Grippe pandémique et génocide planétaire

SpreadTheTruth traduit (mal ) un article de l’American Chronicle montrant de nouvelles preuves de la collusion entre les co-labos tels que Baxter (Autriche) et Novartis (Suisse) et les plans de dépopulation de l’élite internationale Illuminati : Rockefeller, Rotschild en tête.

En fouillant l’historique de Novartis, le Dr A. True Ott, PhD
révèle que si ces plans génocidaires ont vu le jour c’est parce que ces
laboratoires incriminés sont issus des labos travaillant pendant la
deuxième guerre mondiale pour les nazis (avec la bienveillance et l’appui financier des banquiers et Intelligence Service américains aussi !).

Cette
pandémie serait un des moyens pour l"élite financière et politique
corrompue visant à instaurer un nouvel ordre planétaire dont les labos
pharmaceutiques serait le levier scientifique, d’enclencher une guerre sans guerre contre la population du monde, tout en faisant de colossaux profits.

L’article de Spread the Truth : La grippe porcine, les groupes pharmaceutiques et le génocide planétaire

Addendum : Agoravox : Des petits trous, des petits trous… et l’histoire du nazisme Si vous aviez encore quelques blancs qu’il vous faudrait combler sur l’histoire américaine… Extraits choisis.

Les
mouvements fascisants, au USA, ont fleuri comme en Europe dans les
mêmes années, dans l’entre-deux -guerres. Les Etats-Unis n’ont pas été
épargnés par la fascination qu’exerçaient Hitler ou Mussolini,
loin de là. Chez eux, les théories racistes et xénophobes avaient bonne
presse, et les noirs pendaient régulièrement comme citrons aux arbres
comme le chantera plus tard l’une des plus grandes chanteuses de Jazz
(Billie Holiday, « Strange Fruit »).

      

Pire encore : historiquement, les thèses hitlériennes, notamment sur l’eugénisme, ne sont pas nées en Allemagne, mais bien sur le sol américain. Hitler reconnaîtra lui-même dans Mein Kampf qui étaient ses inspirateurs. Parmi ceux-ci Henry Ford,
qui pendant des années va imprimer un journal notoirement antisémite, à
en faire pâlir les publications hitlériennes dix années plus tard.
L’Amérique des années vingt est celle du Ku-Klux-Klan,
elle est ouvertement raciste et eugéniste.
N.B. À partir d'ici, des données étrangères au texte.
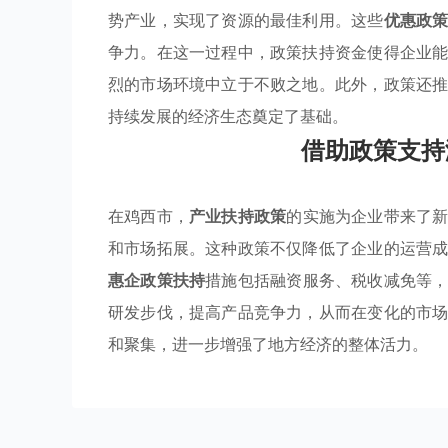
势产业，实现了资源的最佳利用。这些
优惠政
争力。在这一过程中，政策扶持资金使得企业
烈的市场环境中立于不败之地。此外，政策还
持续发展的经济生态奠定了基础。
借助政策支持
在鸡西市，
产业扶持政策
的实施为企业带来了
和市场拓展。这种政策不仅降低了企业的运营
惠企政策扶持
措施包括融资服务、税收减免等
研发步伐，提高产品竞争力，从而在变化的市
和聚集，进一步增强了地方经济的整体活力。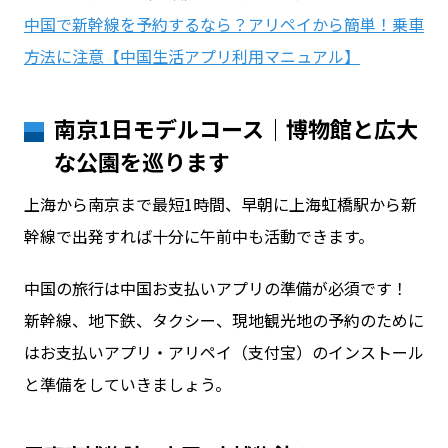
中国で新幹線を予約するなら？アリペイから簡単！乗車
方法に注意【中国生活アプリ利用マニュアル】
南京1日モデルコース｜博物館と広大
な公園を巡ります
上海から南京まで最短1時間、早朝に上海虹橋駅から新
幹線で出発すれば十分に午前中も活動できます。
中国の旅行は中国お支払いアプリの準備が必須です！
新幹線、地下鉄、タクシー、現地観光地の予約のために
はお支払いアプリ・アリペイ（支付宝）のインストール
と準備をしていきましょう。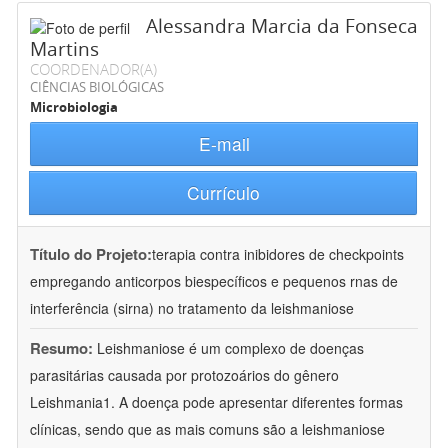
Alessandra Marcia da Fonseca
Martins
COORDENADOR(A)
CIÊNCIAS BIOLÓGICAS
Microbiologia
E-mail
Currículo
Título do Projeto:
terapia contra inibidores de checkpoints
empregando anticorpos biespecíficos e pequenos rnas de
interferência (sirna) no tratamento da leishmaniose
Resumo:
Leishmaniose é um complexo de doenças
parasitárias causada por protozoários do gênero
Leishmania1. A doença pode apresentar diferentes formas
clínicas, sendo que as mais comuns são a leishmaniose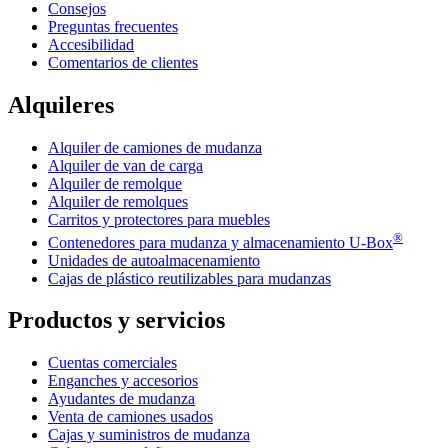
Consejos
Preguntas frecuentes
Accesibilidad
Comentarios de clientes
Alquileres
Alquiler de camiones de mudanza
Alquiler de van de carga
Alquiler de remolque
Alquiler de remolques
Carritos y protectores para muebles
®
Contenedores para mudanza y almacenamiento
U-Box
Unidades de autoalmacenamiento
Cajas de plástico reutilizables para mudanzas
Productos y servicios
Cuentas comerciales
Enganches y accesorios
Ayudantes de mudanza
Venta de camiones usados
Cajas y suministros de mudanza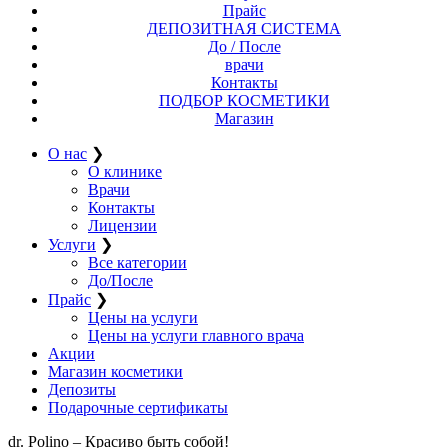
Прайс
ДЕПОЗИТНАЯ СИСТЕМА
До / После
врачи
Контакты
ПОДБОР КОСМЕТИКИ
Магазин
О нас
❯
О клинике
Врачи
Контакты
Лицензии
Услуги
❯
Все категории
До/После
Прайс
❯
Цены на услуги
Цены на услуги главного врача
Акции
Магазин косметики
Депозиты
Подарочные сертификаты
dr. Polino – Красиво быть собой!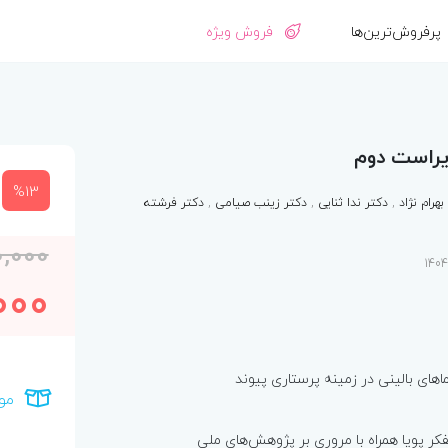
پرفروش‌ترین‌ها
فروش ویژه
یراست دوم
%13
هرام نژاد
,
دکتر ندا ثنایی
,
دکتر زینب صیامی
,
دکتر فرشته
0,000
000
های بالینی در زمینه پرستاری پیوند
مو
کر پویا همراه با مروری بر پژوهش‌های ملی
Logique, en ce cas, qu’un
bon nombre d’industriels favorables aux thèses hitlériennes ne voient
aucun inconvénient moral à vendre du matériel dont on se doute qu’il
servira à faire la chasse aux juifs. Et c’est exactement la position
qu’aura dans l’entre-deux-guerres Thomas J. Watson, le patron d’IBM, qui sera décoré comme Henry Ford par Hitler, pour bons et loyaux services rendus au Reich.


Pour
le soutien qu’il lui a apporté, Hitler décore Henry Ford d’une très
haute distinction, remise en 1938 par le consul d’Allemagne à Detroit.
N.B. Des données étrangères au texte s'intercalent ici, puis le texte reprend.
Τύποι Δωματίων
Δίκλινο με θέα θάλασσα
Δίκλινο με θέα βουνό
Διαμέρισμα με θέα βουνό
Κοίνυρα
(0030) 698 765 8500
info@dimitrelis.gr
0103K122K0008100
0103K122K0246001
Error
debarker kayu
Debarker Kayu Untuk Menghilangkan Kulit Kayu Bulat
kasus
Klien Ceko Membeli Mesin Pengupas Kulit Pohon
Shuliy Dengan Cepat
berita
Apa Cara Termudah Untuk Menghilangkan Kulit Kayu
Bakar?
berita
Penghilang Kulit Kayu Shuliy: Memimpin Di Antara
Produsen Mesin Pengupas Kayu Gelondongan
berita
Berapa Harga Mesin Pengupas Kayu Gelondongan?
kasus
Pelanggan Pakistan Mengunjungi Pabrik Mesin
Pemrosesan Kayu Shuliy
Rockefeller et l’IG Farben de l’Allemagne nazie.
La « Standard Oil » détenue alors par John D. Rockefeller prit une participation de 15% dans ce nouveau trust germano-américain en 1939. L’industrie IG Farben
en Allemagne ne fut pas bombardée pour préserver les intérêts de la
Rockefeller. Dès 1932, l’industrie pharmaco-chimique IG Farben finança
Adolf Hitler, à hauteur de 400 000 Deutsch Mark, sans ce soutien selon
le tribunal de Nuremberg « la deuxième guerre mondiale n’aurait pas pu
avoir lieu… »

En 1941, IG Farben établît la plus grande
industrie chimique du monde à Auschwitz, tirant profit de la main
d’oeuvre du camp de concentration fabricant le gaz ZyklonB. Au procès de Nuremberg,
24 responsables de la IG Farben ont été déclarés coupables de génocide,
d’esclavage, de pillages et d’autres crimes. Le Tribunal de Nuremberg
avait alors scindé la IG Farben en BASF, BAYER et HOECHST. Tous ces anciens responsables furent cependant libérés après leur condamnation en 1952 avec l’aide de Nelson Rockefeller.